Associated British Foods plc issues the following update prior to entering the close period for its interim results to 3 March 2007, which are scheduled to be announced on 24 April 2007.
The Chairman stated at the Annual General Meeting on 8 December 2006 that adjusted operating profit in the current year was in line with our expectations despite volatility in some commodity prices and fluctuations in currencies. Progress was anticipated in adjusted earnings per share over the full year. The increase in adjusted operating profit would be more weighted towards the second half. This continues to be the case.
Good progress was made in operating profit, particularly in our sugar businesses and in Primark. The strength of sterling adversely affected the half year by some £9m on the translation of our overseas results but this was partly mitigated by the benefit of falling energy costs. The investments in Primark stores and Illovo have increased the group's net financing costs which, together with the substantially increased minority interest arising from Illovo, will impact adjusted earnings per share as previously guided.
Profits from our sugar businesses were strongly ahead of last year with the strength of our overseas businesses more than offsetting the lower profit in the UK. The UK crop of 1.15 million tonnes will be sufficient to meet the requirements of our sugar quota and biofuel production. UK sugar prices have stabilised but profit was lower as a result of the temporary quota cut and the cost of the restructuring levy being in excess of reduced beet costs. These were mitigated in part by the additional quota acquired, a very efficient campaign and lower energy costs. Profit was higher in China, resulting from a very large crop, and in Poland with an excellent campaign at the expanded Glinojeck factory. Illovo made a strong contribution benefiting year-on-year from improved domestic sales and prices, operating cost reductions and a higher world sugar price.
The European Commission has demonstrated its desire to manage the supply of sugar in the EU in 2007/8 with its announcement of an advanced quota withdrawal of 2.4 million tonnes. Moreover the Commission is working to find a better solution to the imbalance between supply and demand which will result from the likely shortfall of quota renunciation.
Grocery profits were lower than last year, primarily as a result of a poor performance by Allied Bakeries.
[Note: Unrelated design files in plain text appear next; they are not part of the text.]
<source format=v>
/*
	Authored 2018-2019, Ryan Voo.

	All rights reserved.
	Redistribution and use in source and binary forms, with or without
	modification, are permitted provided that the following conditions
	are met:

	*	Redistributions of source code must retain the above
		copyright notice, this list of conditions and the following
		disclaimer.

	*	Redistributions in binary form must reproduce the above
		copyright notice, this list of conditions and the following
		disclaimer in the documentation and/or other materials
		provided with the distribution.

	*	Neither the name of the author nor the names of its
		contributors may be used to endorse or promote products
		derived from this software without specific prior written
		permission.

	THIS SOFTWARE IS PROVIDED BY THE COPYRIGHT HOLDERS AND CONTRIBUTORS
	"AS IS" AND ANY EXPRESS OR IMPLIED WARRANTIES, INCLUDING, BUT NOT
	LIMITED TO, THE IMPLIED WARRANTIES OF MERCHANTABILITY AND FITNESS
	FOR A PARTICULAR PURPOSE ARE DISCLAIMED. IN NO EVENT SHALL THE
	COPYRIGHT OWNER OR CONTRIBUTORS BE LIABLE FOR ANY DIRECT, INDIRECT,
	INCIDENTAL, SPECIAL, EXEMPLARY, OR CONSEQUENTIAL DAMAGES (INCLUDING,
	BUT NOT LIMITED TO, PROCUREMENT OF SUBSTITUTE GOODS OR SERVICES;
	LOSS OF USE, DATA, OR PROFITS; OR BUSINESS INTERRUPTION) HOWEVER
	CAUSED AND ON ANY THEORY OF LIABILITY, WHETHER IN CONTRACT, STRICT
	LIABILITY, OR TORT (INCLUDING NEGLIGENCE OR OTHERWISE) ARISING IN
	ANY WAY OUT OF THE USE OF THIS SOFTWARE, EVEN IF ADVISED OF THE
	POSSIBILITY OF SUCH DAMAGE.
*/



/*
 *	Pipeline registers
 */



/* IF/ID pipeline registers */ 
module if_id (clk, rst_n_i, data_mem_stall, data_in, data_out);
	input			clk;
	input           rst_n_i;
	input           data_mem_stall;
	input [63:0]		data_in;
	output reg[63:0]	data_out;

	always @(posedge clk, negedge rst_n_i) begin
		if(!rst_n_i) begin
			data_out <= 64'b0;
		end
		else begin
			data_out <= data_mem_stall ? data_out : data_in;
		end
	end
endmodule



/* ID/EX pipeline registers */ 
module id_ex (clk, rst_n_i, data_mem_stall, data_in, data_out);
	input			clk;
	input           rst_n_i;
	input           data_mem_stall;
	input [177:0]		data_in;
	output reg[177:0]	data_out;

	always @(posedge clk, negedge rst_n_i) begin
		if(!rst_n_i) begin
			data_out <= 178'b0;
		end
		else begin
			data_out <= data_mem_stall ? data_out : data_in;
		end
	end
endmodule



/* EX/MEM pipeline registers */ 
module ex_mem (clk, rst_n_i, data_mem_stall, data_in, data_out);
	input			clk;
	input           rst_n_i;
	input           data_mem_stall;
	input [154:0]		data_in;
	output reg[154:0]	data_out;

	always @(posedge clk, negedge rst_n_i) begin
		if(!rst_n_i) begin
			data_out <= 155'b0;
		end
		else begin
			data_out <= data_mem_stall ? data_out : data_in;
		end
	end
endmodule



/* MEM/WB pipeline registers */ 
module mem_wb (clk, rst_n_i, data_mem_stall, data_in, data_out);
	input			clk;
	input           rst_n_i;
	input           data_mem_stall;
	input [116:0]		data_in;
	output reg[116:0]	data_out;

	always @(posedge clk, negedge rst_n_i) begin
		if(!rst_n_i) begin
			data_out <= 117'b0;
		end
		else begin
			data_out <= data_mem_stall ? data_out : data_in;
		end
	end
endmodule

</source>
The competitive bread market in the UK delayed the recovery of increased wheat prices last autumn and volumes were lower than expected. We have just implemented a major relaunch of the Kingsmill brand with improved products and new packaging. There will be strong marketing support which will continue into the second half and we have increased bread prices. ACH performed well and benefited from a continued strong contribution from Capullo in Mexico. Twinings and Ovaltine continued to deliver good sales growth, particularly tea in the UK. Although volumes at Silver Spoon were ahead of expectations they were insufficient to offset the impact on profit from pricing pressure. Milling and baking in Australia achieved price increases to recover higher wheat costs and major improvements have been made in the operation of the new Sydney bakery.
Ingredients showed good progress. Yeast sales in all of AB Mauri's markets increased and there has been an encouraging improvement in profit in North America. Price increases have been implemented in many markets to recover higher molasses and energy costs. Further capacity increases are being commissioned in the growth markets of South America and Asia. Yeast extracts and Proteins generated good growth but Enzyme profits were affected by higher raw material costs. We completed the sale of our commodity food polyols business in the US this month and there will be a phased closure of the manufacturing plant in Delaware. We will recognise a loss on the disposal of this business at the half year.
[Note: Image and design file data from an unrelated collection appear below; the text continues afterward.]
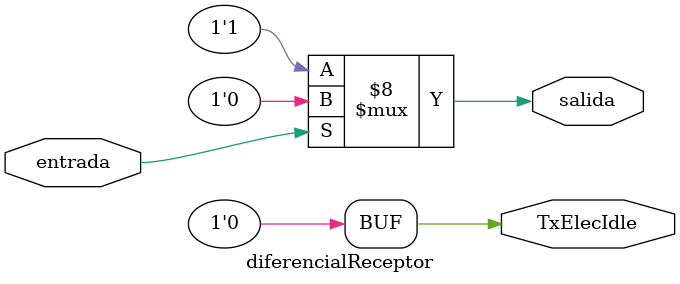
<source format=v>
`timescale 1ns/1ps


module diferencialReceptor(
//  rst,
//  enb,
  entrada, // D+
  salida,  //bit de salida serial
  TxElecIdle //se pone en 1 si detecta un voltaje de 0 en la entrada, en este modulo, z
  );

//  input wire rst, enb;
  input wire entrada;
  output reg TxElecIdle, salida;
//  output reg salida = 0;

//Variables internas
//  reg entradaAnterior;

  always @ ( * )begin
//          if() salida = 0;
//          else if(enb) salida = 1;
//            if(entradaAnterior != entrada) salida = 1;
//		else salida = 0;	    
//	    entradaAnterior = entrada;
	if (entrada == 1 | entrada == 0) begin
		TxElecIdle = 0;
		if (entrada == 1) salida = 0;
		else salida = 1;
	end
		else TxElecIdle = 1;
end

//Como hacer que tire 0 si no cambia entrada?
//Como hacer que mantenga salida durante un ciclo si no tengo reloJ?
  endmodule

</source>
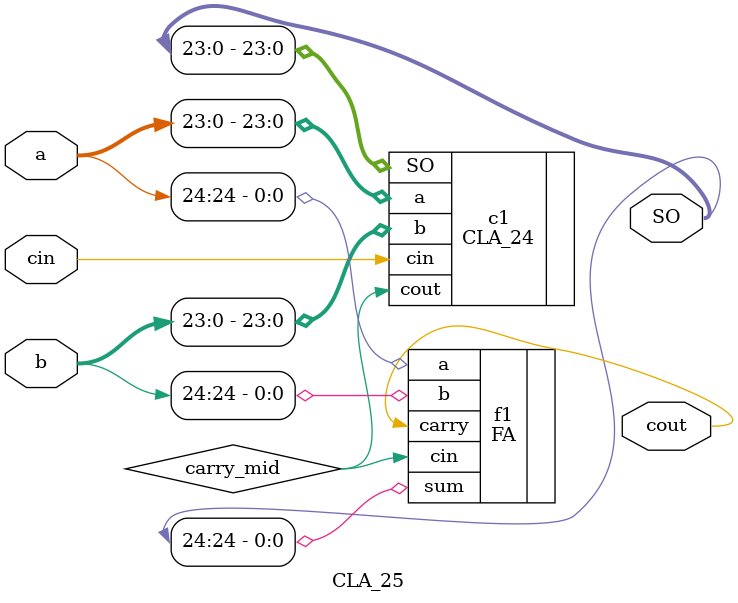
<source format=v>
`timescale 1ns / 1ps


module CLA_25(
    //clock and reset

    //input
    a,
    b,
    cin,

    //output
    SO,
    cout

    );

    //clock and reset
    input [24:0]a;
    input [24:0]b;
    input cin;

    //output
    output [24:0]SO;
    output cout;

    //wire
    wire carry_mid;

    //code
    CLA_24 c1(.a(a[23:0]), .b(b[23:0]), .cin(cin), .SO(SO[23:0]), .cout(carry_mid));
    FA f1(.a(a[24]), .b(b[24]), .cin(carry_mid), .sum(SO[24]), .carry(cout));
endmodule

</source>
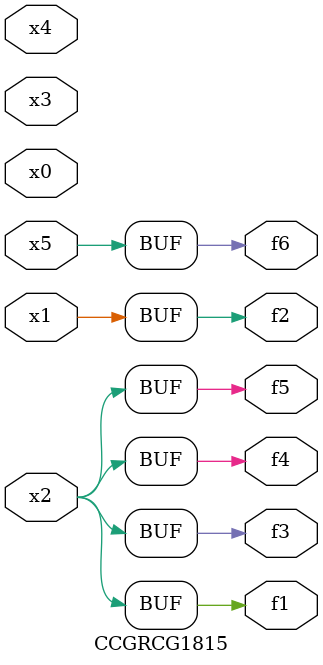
<source format=v>
module CCGRCG1815(
	input x0, x1, x2, x3, x4, x5,
	output f1, f2, f3, f4, f5, f6
);
	assign f1 = x2;
	assign f2 = x1;
	assign f3 = x2;
	assign f4 = x2;
	assign f5 = x2;
	assign f6 = x5;
endmodule

</source>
Sales and profit at Primark were substantially ahead of last year. The extensive store opening programme planned for the first half has been successfully implemented. 23 new stores have opened and 5 smaller stores closed to give 161 stores with 4.4 million sq ft of retail selling space. We will open a further 8 stores in the second half taking the total retail selling space to 4.7 million sq ft by the financial year end. Primark has continued to trade well. Like-for-like sales were level with last year in the first half despite the previously highlighted impact on existing stores of adding 1.5 million sq ft of new space. Our estimate for like-for-like sales growth in stores unaffected by new openings is 4%. Trading in the new stores has been encouraging.
During the half year we disposed of our Scandinavian food distributor as well as the commodity food polyols business in the US. Proceeds were £60m.